でもママは僕のことを見捨てたわけではなかった。

幽霊となってまで僕に会いに来てくれる。

「ママ…」

息子は暗い部屋の中で一人で泣いていた。

その声に母親の幽霊はそっと近づき息子の頬を撫でた。

冷たい感触だったが、伝わる母親の想いが確かにそこにはあった。



一方、父親の貴裕もまた後悔の日々を送っていた。

妻の優美が姑との関係に苦しんでいる時、嫁姑の間で板挟みにとなることから逃げ、優美を支えることができなかった。

息子から優美の幽霊が出ることを聞かされてからは、こんな考えが貴裕の頭をよぎっていた。

「もしかしたら、優美は…もう死んでしまっているのかもしれない」


日々、罪悪感に苛まれた貴裕は、家を出たあとの優美の所在を知ろうとしたが、連絡先は分からない。

手がかりは優美の実家だけだった。

貴裕は恥を忍んで優美の実家を訪ねると、歓迎はされずも追い返されることはなかった。


そしてこことは別の場所で優美が生きていることを知る。

優美は息子を置いて家を出たことをずっと後悔しながら生きていた。優美は毎日毎日、息子のことを思い涙を流しながら生きてきた。

おそらくその想いがあまりにも強すぎたため、生きたまま幽霊となって息子に取り憑いてしまったのかもしれない。
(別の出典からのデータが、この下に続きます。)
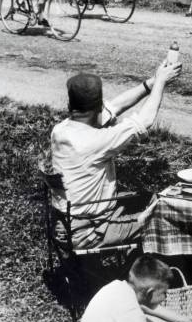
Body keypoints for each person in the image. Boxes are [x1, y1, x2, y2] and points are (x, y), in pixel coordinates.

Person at [50, 60, 182, 250]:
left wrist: (152, 82)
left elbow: (116, 106)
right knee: (164, 219)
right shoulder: (94, 142)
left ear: (71, 104)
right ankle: (143, 272)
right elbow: (145, 120)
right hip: (88, 231)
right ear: (97, 107)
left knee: (147, 199)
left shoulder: (61, 130)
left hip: (65, 223)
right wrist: (161, 82)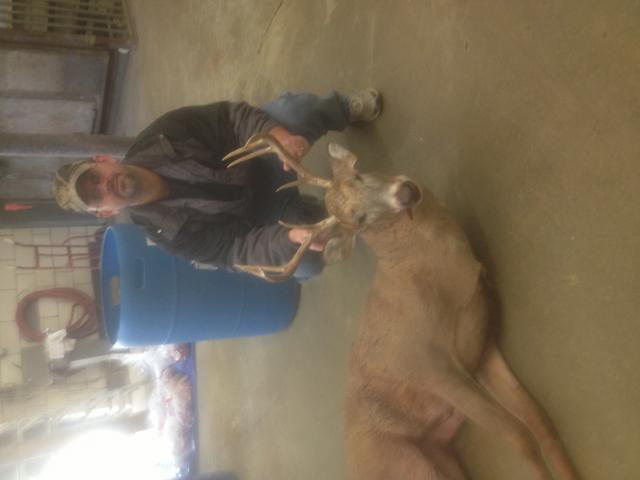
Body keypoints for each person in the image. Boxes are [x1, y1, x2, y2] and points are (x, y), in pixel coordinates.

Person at [52, 89, 382, 280]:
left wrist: (277, 137)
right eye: (96, 196)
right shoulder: (167, 234)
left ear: (103, 160)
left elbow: (230, 118)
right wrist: (287, 239)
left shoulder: (162, 136)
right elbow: (235, 252)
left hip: (264, 158)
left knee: (293, 112)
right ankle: (308, 212)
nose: (105, 186)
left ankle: (342, 109)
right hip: (262, 217)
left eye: (95, 177)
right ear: (105, 212)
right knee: (302, 260)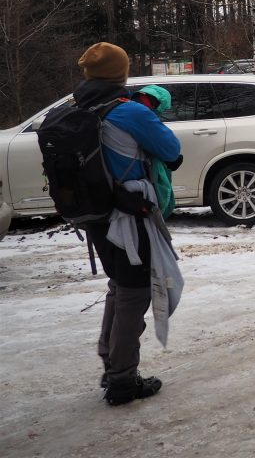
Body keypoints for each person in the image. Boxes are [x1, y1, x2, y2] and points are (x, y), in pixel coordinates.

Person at [74, 43, 181, 406]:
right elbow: (172, 151)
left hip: (97, 216)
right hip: (130, 215)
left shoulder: (77, 108)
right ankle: (121, 379)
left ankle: (112, 363)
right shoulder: (129, 111)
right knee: (135, 292)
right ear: (121, 73)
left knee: (120, 287)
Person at [130, 85, 182, 219]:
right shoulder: (142, 114)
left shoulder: (123, 107)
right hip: (139, 180)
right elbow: (171, 149)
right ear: (156, 103)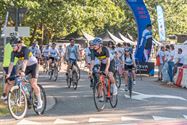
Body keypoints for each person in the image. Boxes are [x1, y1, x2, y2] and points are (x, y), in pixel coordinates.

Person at [7, 39, 42, 109]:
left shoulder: (25, 49)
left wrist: (23, 71)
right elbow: (11, 64)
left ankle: (39, 101)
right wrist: (9, 73)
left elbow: (25, 61)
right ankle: (25, 96)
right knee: (18, 80)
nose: (12, 47)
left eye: (14, 45)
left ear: (18, 45)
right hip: (25, 66)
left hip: (34, 65)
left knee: (33, 83)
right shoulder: (13, 52)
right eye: (11, 46)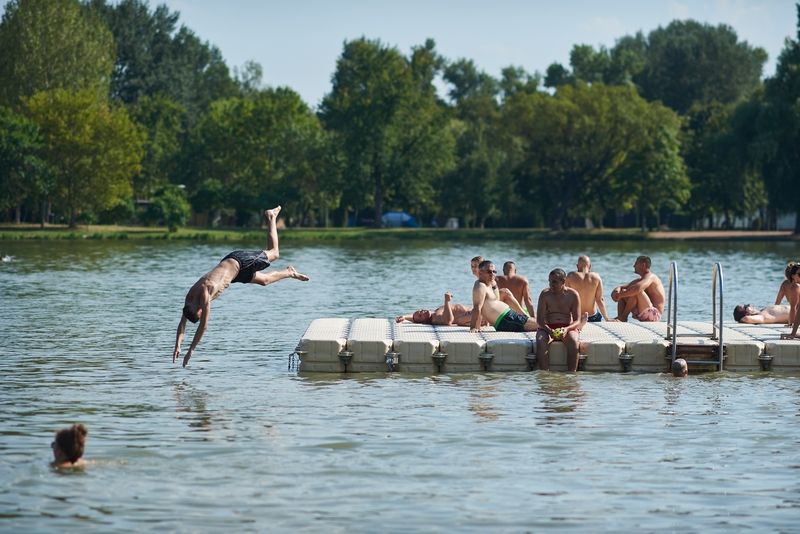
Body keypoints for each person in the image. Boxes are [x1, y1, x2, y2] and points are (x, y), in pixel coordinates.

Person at [173, 206, 310, 367]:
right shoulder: (189, 301)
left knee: (274, 253)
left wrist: (191, 350)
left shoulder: (205, 293)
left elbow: (204, 326)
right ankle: (289, 273)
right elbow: (182, 323)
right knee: (264, 281)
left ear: (198, 309)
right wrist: (178, 345)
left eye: (200, 311)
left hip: (240, 262)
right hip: (234, 274)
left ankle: (271, 217)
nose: (202, 311)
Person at [536, 268, 586, 372]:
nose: (551, 285)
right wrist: (549, 330)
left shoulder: (573, 295)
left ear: (563, 281)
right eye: (549, 281)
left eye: (554, 282)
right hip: (548, 327)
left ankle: (571, 374)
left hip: (566, 327)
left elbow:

後日、久しぶりにあった優美はただずっと息子に会いたいと泣いた。

貴裕は息子の身に起きていることを優美に全てを話した。

貴裕は優美に謝罪をし、そして懇願した。

「息子に会ってやってくれ」

優美は涙を流して何度も頷いた。久しぶりの笑顔とともに。



数日後、息子は母親と再会した。

「ママ…」

息子は母親に抱き着き、泣いた。

母親もまた息子を強く抱きしめ、そして泣いていた。

その日から息子の前に母親の幽霊が現れることはなくなった。

母親の後悔がようやく晴れたのだ。


貴裕は息子と優美がいつでも会えるように取り計らった。

もう二度と母子が離れ離れになることのないように。

家は静寂を取り戻した。

しかしそれは決して悲しい静寂ではなかった。

温かい安らぎに満ちた静寂だった。